Rain meant we had to duck inside, so pics decreased. Next up was the interior:





































A thorough hoover, all plastics deep cleaned with Meguiars APC, leather cleaned with Dr Leather wipes and conditioned with Zaino:










Paintwork given a Z6 wipe down, before a coat of Z-AIO was applied. Z6 wipe down again, followed by 2 coats of Z5 with 30 minutes to cure between.










Final Z8 wipe down, Glass cleaned with Espuma Crystal Blue, chrome trim and door shuts polished with Carlack NSC tyres dressed with Nielsens Brilliance, and job done:























































And my 2nd attempt at a video write up, first attempt at using time lapse. Click through to YouTube for HD!:






Thanks for looking,

Rich @ Refined Detail


----------



## dazzyb (Feb 9, 2010)

very nice, looks alot better now


----------



## chrisc (Jun 15, 2008)

very good how you do it and what camera.dont like music though spoils video a bit


----------



## s77uey (Mar 24, 2008)

chrisc said:


> very good how you do it and what camera.dont like music though spoils video a bit


The camera is just a Canon 1000D with the kit 18-55mm IS lens.
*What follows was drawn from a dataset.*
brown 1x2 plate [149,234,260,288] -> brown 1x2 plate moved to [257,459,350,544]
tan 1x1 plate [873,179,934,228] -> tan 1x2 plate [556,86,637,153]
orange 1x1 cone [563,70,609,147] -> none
The timelapse is shot using an "intervalometer" or in other words a time lapse remote... I bought mine off ebay for £18.99!!! set the time and let the pictures commence!


----------



## Gleammachine (Sep 8, 2007)

Nice transformation Rich.:thumb:


----------



## Beau Technique (Jun 21, 2010)

Looks ace. Vid turned out well by the looks of things matey:thumb:


----------



## Auto Detox (Dec 22, 2007)

Nice job Rich


----------



## Eurogloss (Jan 22, 2008)

Top job and video Rich :thumb:

Mario


----------



## gb270 (Aug 22, 2008)

nice work


----------



## Refined Detail (Nov 27, 2006)

Thanks for all the kind words guys, much appreciated.
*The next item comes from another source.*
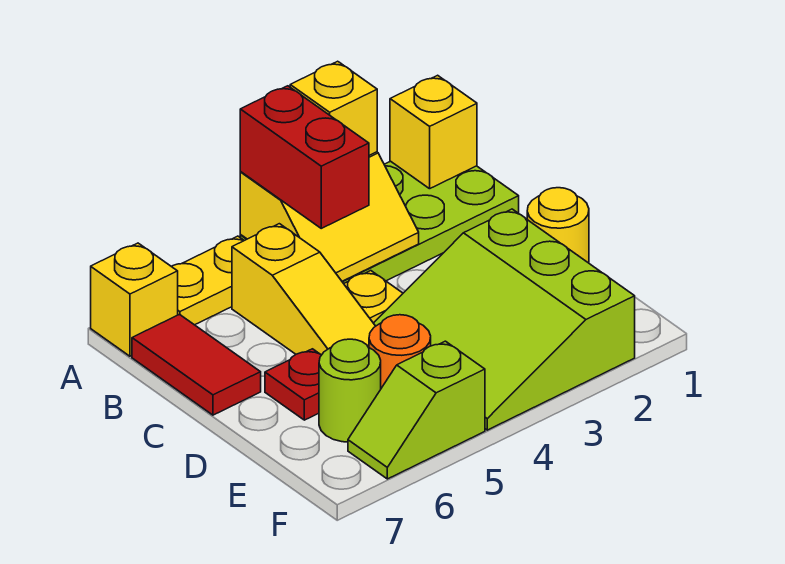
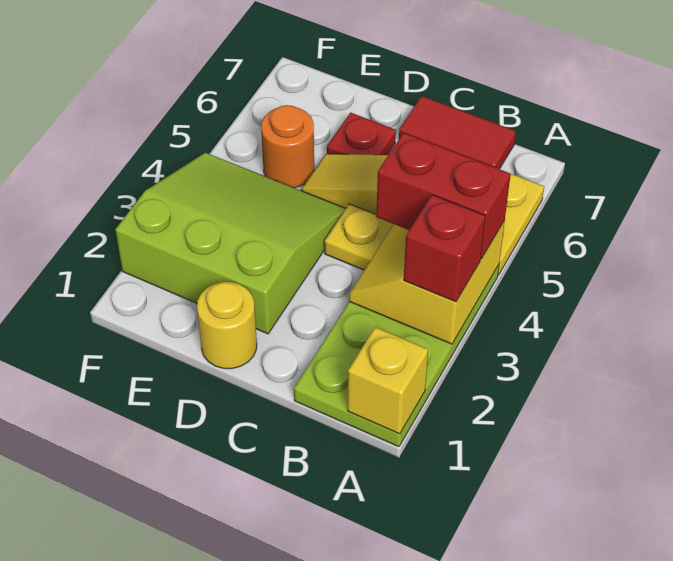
yellow 1x1 brick [290,61,377,155] -> red 1x1 brick [404,195,485,302]
yellow 1x1 brick [91,243,178,356] -> none
lime 1x1 round brick [319,339,381,442] -> none
lime 1x2 slope [348,341,485,479] -> none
Watch the video on mute if you don't like it :lol: I did have another track lined up but Cambridge Autogleam used it on their Ferrari video so didn't want to copy. It's a track by an artist quite a few on here use for video's though!


----------



## guy_92 (Oct 26, 2010)

Very nice Rich, video is pretty cool too :thumb:


----------



## RandomlySet (Jul 10, 2007)

Very nice work there.... Just loading the video now :thumb:


----------



## Refined Detail (Nov 27, 2006)

Thanks for all the kind words guys, appreciate it.

Glad you like the video too


----------



## 888-Dave (Jul 30, 2010)

Marvellous mate, Video's great :thumb: had a little bounce to the D&B 

Track? Artist?


----------



## Refined Detail (Nov 27, 2006)

Cheers Dave! 

It's Everyday by Netsky.


----------